The Russian telecommunications minister has been reassuring visitors to CeBIT that his country is increasing its efforts to crack down on computer misuse.
Leonid Reiman told delegates at the show that Russia is introducing new laws to counter software piracy and online criminal activity.
"We are aware of the problem. We hope we can solve it soon," Reiman told Deutsche Presse-Agentur.
"But problems with copyright, such as piracy and illegal copies, is something that plagues all western industrialised countries, not just Russia."
Reiman went on to deny that Russia is at the heart of the global malware industry, calling such claims a "myth" and saying that many countries around the world are involved.
Although much malware writing has been traced back to Russia, experts have suggested that the business is becoming increasingly global.

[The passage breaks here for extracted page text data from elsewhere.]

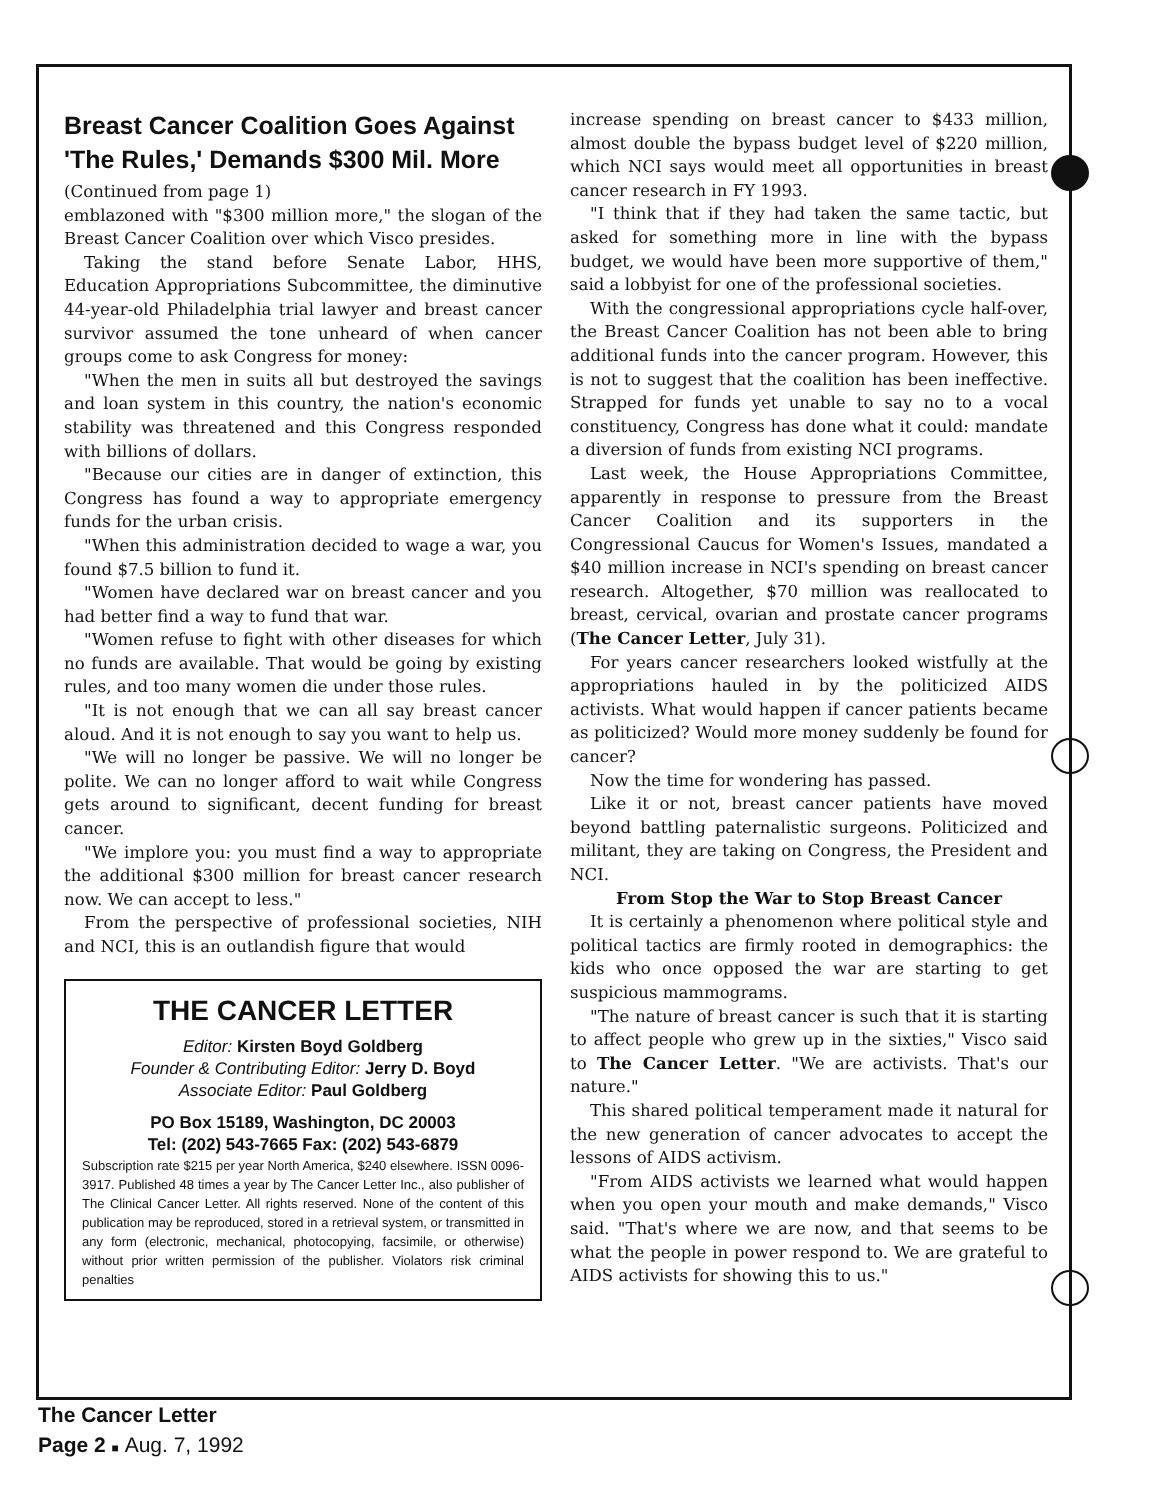Breast Cancer Coalition Goes Against 'The Rules,' Demands $300 Mil. More
(Continued from page 1)
emblazoned with "$300 million more," the slogan of the Breast Cancer Coalition over which Visco presides.
Taking the stand before Senate Labor, HHS, Education Appropriations Subcommittee, the diminutive 44-year-old Philadelphia trial lawyer and breast cancer survivor assumed the tone unheard of when cancer groups come to ask Congress for money:
"When the men in suits all but destroyed the savings and loan system in this country, the nation's economic stability was threatened and this Congress responded with billions of dollars.
"Because our cities are in danger of extinction, this Congress has found a way to appropriate emergency funds for the urban crisis.
"When this administration decided to wage a war, you found $7.5 billion to fund it.
"Women have declared war on breast cancer and you had better find a way to fund that war.
"Women refuse to fight with other diseases for which no funds are available. That would be going by existing rules, and too many women die under those rules.
"It is not enough that we can all say breast cancer aloud. And it is not enough to say you want to help us.
"We will no longer be passive. We will no longer be polite. We can no longer afford to wait while Congress gets around to significant, decent funding for breast cancer.
"We implore you: you must find a way to appropriate the additional $300 million for breast cancer research now. We can accept to less."
From the perspective of professional societies, NIH and NCI, this is an outlandish figure that would
THE CANCER LETTER
Editor: Kirsten Boyd Goldberg
Founder & Contributing Editor: Jerry D. Boyd
Associate Editor: Paul Goldberg
PO Box 15189, Washington, DC 20003
Tel: (202) 543-7665 Fax: (202) 543-6879
Subscription rate $215 per year North America, $240 elsewhere. ISSN 0096-3917. Published 48 times a year by The Cancer Letter Inc., also publisher of The Clinical Cancer Letter. All rights reserved. None of the content of this publication may be reproduced, stored in a retrieval system, or transmitted in any form (electronic, mechanical, photocopying, facsimile, or otherwise) without prior written permission of the publisher. Violators risk criminal penalties
increase spending on breast cancer to $433 million, almost double the bypass budget level of $220 million, which NCI says would meet all opportunities in breast cancer research in FY 1993.
"I think that if they had taken the same tactic, but asked for something more in line with the bypass budget, we would have been more supportive of them," said a lobbyist for one of the professional societies.
With the congressional appropriations cycle half-over, the Breast Cancer Coalition has not been able to bring additional funds into the cancer program. However, this is not to suggest that the coalition has been ineffective. Strapped for funds yet unable to say no to a vocal constituency, Congress has done what it could: mandate a diversion of funds from existing NCI programs.
Last week, the House Appropriations Committee, apparently in response to pressure from the Breast Cancer Coalition and its supporters in the Congressional Caucus for Women's Issues, mandated a $40 million increase in NCI's spending on breast cancer research. Altogether, $70 million was reallocated to breast, cervical, ovarian and prostate cancer programs (The Cancer Letter, July 31).
For years cancer researchers looked wistfully at the appropriations hauled in by the politicized AIDS activists. What would happen if cancer patients became as politicized? Would more money suddenly be found for cancer?
Now the time for wondering has passed.
Like it or not, breast cancer patients have moved beyond battling paternalistic surgeons. Politicized and militant, they are taking on Congress, the President and NCI.
From Stop the War to Stop Breast Cancer
It is certainly a phenomenon where political style and political tactics are firmly rooted in demographics: the kids who once opposed the war are starting to get suspicious mammograms.
"The nature of breast cancer is such that it is starting to affect people who grew up in the sixties," Visco said to The Cancer Letter. "We are activists. That's our nature."
This shared political temperament made it natural for the new generation of cancer advocates to accept the lessons of AIDS activism.
"From AIDS activists we learned what would happen when you open your mouth and make demands," Visco said. "That's where we are now, and that seems to be what the people in power respond to. We are grateful to AIDS activists for showing this to us."
The Cancer Letter
Page 2 ■ Aug. 7, 1992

"It is difficult to pick on any one country," said Graham Cluley, senior technology consultant at security firm Sophos.
"Nowadays you could have programmers working to contract in one country, while others distribute the code and another group launder the stolen money."
Russia recently dropped a high profile case of software piracy against a school headmaster after President Putin called it unnecessary, but the country has stopped several other criminal gangs using the internet for crime.
Reiman called for the setting up of an international agency to pool resources to stop malware activity.
Russia is the co-sponsor of this year's CeBIT show, and the number of Russian companies exhibiting has jumped 70 per cent.